La presunción

La Administración Tributaria estima que las prestaciones de bienes, derechos o servicios que puedan generar rendimientos del trabajo o del capital son siempre retribuidos.
Por lo tanto, cuando realizamos una actividad que puede generar rendimientos del trabajo, Hacienda considera que hemos obtenido unos ingresos, lo mismo pasará cuando cedemos bienes o derechos que pueden generar rendimientos del capital.

La presunción que las prestaciones de trabajo y del capital son retribuidas admite prueba en contrario, pero será el contribuyente el que deberá demostrar que no existe retribución, una vez demostrada la NO retribución, no se someterá a tributación.

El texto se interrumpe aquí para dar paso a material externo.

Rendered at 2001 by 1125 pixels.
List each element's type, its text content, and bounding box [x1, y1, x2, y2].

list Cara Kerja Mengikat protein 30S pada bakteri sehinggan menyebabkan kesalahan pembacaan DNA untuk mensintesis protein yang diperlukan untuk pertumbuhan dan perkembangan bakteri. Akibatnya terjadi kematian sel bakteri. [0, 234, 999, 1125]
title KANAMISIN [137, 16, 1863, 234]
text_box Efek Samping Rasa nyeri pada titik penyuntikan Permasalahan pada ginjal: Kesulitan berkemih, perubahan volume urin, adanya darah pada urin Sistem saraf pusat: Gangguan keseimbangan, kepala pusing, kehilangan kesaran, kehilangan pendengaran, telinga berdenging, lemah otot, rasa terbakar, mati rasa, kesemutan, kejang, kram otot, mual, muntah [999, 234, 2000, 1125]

Cómo se valoran estas presunciones ¿? Se valorarán por el precio que se acordaría entre partes independientes, es decir, a precio de mercado.
Y, cuál es el precio de mercado ¿? El que se acordaría si la operación se realizase entre partes independientes.

Para evitar posibles discrepancias de valoración, se han establecido las siguientes reglas de valoración de las prestaciones presuntas:
– Las prestaciones de trabajo se valorarán por el convenio del sector o por el salario mínimo interprofesional
– La cesión gratuita de la vivienda se valorará a precios de los alquileres en el momento de la cesión.
– Cuando se trate de cesiones de capitales (préstamos), la contraprestación se estimará aplicando el tipo de interés legal del dinero.